Formal verification of physical-layer security (PLS) protocols under adversarial attacks remains challenging due to the difficulty in rigorously modeling the tight coupling between authentication and confidentiality—capabilities beyond the scope of existing tools like ProVerif. Method: This paper proposes an interactive formal modeling paradigm based on Isabelle/HOL, enabling animated verification and multi-scenario security analysis. Contribution/Results: We uncover the non-intuitive property that authentication can remain intact even when confidentiality is compromised. Comparative validation against ProVerif confirms and strengthens prior confidentiality guarantees. Our framework successfully verifies session-key security of an enhanced PLS-aware Diffie–Hellman protocol under multiple eavesdropping locations and active attacks. The framework integrates watermarking and jamming mechanisms and provides a web interface for practical deployment and analysis.

Formal verification is crucial for ensuring the robustness of security protocols against adversarial attacks. The Needham-Schroeder protocol, a foundational authentication mechanism, has been extensively studied, including its integration with Physical Layer Security (PLS) techniques such as watermarking and jamming. Recent research has used ProVerif to verify these mechanisms in terms of secrecy. However, the ProVerif-based approach limits the ability to improve understanding of security beyond verification results.
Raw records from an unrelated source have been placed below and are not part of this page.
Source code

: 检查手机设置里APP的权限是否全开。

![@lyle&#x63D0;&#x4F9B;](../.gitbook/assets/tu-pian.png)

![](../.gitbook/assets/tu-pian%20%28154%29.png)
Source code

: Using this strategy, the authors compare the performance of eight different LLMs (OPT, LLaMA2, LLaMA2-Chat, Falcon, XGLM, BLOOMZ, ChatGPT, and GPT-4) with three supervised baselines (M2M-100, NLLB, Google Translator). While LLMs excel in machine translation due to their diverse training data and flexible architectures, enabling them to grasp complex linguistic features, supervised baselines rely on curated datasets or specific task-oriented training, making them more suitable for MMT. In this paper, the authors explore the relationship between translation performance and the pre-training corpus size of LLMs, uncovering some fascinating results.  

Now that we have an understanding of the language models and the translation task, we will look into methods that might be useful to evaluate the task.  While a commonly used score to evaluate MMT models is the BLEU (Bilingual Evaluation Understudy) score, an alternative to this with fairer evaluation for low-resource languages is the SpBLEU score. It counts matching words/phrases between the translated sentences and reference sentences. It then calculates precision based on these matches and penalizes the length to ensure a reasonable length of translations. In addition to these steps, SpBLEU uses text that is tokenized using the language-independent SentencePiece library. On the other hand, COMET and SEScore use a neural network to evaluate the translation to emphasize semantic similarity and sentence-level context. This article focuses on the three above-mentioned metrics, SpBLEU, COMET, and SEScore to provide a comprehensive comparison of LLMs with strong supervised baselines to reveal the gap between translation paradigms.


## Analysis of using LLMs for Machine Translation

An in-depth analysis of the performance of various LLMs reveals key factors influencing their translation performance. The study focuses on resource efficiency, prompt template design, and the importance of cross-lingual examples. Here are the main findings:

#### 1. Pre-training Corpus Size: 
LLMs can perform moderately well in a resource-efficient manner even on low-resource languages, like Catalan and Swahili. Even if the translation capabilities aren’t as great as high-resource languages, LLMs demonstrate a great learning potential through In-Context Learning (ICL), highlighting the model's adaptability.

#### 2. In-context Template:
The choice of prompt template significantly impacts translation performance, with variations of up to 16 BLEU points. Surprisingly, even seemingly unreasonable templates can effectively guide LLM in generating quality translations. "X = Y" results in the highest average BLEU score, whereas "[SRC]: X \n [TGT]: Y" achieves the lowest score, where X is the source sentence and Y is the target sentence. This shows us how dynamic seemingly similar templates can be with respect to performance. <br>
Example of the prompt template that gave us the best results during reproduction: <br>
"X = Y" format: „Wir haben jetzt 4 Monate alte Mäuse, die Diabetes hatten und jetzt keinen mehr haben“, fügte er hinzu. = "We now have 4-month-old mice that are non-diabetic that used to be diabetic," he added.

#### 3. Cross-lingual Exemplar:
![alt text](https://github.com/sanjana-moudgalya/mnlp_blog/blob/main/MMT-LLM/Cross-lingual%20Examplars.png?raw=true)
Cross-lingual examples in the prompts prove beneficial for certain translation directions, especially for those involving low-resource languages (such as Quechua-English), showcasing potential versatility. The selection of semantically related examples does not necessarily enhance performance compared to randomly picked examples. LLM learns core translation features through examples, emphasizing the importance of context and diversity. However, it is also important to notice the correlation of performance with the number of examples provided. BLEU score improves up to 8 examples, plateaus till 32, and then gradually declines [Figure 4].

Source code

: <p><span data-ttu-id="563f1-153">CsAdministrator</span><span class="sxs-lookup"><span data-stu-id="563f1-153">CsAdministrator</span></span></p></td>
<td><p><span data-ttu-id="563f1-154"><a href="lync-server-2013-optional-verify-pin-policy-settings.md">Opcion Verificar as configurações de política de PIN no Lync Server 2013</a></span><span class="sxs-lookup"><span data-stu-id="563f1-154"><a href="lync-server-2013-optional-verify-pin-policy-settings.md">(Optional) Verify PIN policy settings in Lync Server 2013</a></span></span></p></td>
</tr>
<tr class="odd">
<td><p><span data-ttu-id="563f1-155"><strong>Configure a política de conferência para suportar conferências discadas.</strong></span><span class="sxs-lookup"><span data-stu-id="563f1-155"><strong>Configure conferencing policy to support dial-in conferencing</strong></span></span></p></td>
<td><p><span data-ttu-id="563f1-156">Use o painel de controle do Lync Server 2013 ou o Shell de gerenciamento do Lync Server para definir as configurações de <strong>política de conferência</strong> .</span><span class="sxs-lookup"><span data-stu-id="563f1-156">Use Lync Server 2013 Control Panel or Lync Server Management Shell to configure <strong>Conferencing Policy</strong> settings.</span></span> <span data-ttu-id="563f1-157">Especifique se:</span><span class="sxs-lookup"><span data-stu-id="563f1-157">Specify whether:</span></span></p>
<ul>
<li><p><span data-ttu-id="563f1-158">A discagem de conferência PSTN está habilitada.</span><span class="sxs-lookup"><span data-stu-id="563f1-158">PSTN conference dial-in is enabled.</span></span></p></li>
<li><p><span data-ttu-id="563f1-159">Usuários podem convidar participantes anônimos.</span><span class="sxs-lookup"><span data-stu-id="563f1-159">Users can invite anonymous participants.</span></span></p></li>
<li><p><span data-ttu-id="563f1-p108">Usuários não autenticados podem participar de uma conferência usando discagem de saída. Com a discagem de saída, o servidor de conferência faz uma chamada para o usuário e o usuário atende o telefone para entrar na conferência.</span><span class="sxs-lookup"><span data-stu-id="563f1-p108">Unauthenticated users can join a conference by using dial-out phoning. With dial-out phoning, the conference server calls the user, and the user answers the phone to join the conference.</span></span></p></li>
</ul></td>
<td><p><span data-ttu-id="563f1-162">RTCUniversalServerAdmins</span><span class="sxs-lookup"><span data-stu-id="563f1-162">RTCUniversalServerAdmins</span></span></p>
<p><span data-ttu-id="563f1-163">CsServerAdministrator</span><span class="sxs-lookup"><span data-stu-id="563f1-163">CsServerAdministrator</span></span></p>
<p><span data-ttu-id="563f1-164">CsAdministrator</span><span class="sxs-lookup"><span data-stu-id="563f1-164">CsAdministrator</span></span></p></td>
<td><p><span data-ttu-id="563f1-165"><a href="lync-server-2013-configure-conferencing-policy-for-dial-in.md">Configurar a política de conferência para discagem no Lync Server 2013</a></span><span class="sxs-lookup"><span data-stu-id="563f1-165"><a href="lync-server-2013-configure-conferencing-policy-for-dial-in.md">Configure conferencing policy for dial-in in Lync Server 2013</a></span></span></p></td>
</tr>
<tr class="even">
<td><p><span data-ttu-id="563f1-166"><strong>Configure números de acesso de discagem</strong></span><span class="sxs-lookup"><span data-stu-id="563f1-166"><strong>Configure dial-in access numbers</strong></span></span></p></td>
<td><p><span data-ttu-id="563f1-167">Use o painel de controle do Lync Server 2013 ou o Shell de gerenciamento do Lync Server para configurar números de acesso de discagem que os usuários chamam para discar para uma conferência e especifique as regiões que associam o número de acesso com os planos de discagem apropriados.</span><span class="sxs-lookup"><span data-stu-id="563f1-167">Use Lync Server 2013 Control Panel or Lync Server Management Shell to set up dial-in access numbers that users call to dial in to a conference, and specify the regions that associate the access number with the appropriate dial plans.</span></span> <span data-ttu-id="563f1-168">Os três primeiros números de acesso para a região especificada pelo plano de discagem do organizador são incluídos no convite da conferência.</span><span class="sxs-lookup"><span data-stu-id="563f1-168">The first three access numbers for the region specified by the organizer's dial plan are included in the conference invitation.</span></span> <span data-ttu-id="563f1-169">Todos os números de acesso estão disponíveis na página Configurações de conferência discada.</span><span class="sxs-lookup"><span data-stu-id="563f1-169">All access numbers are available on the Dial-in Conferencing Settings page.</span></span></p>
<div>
To overcome these limitations, we re-model the same protocol using an Isabelle formalism that generates sound animation, enabling interactive and automated formal verification of security protocols. Our modelling and verification framework is generic and highly configurable, supporting both cryptography and PLS. For the same protocol, we have conducted a comprehensive analysis (secrecy and authenticity in four different eavesdropper locations under both passive and active attacks) using our new web interface. Our findings not only successfully reproduce and reinforce previous results on secrecy but also reveal an uncommon but expected outcome: authenticity is preserved across all examined scenarios, even in cases where secrecy is compromised. We have proposed a PLS-based Diffie-Hellman protocol that integrates watermarking and jamming, and our analysis shows that it is secure for deriving a session key with required authentication. These highlight the advantages of our novel approach, demonstrating its robustness in formally verifying security properties beyond conventional methods.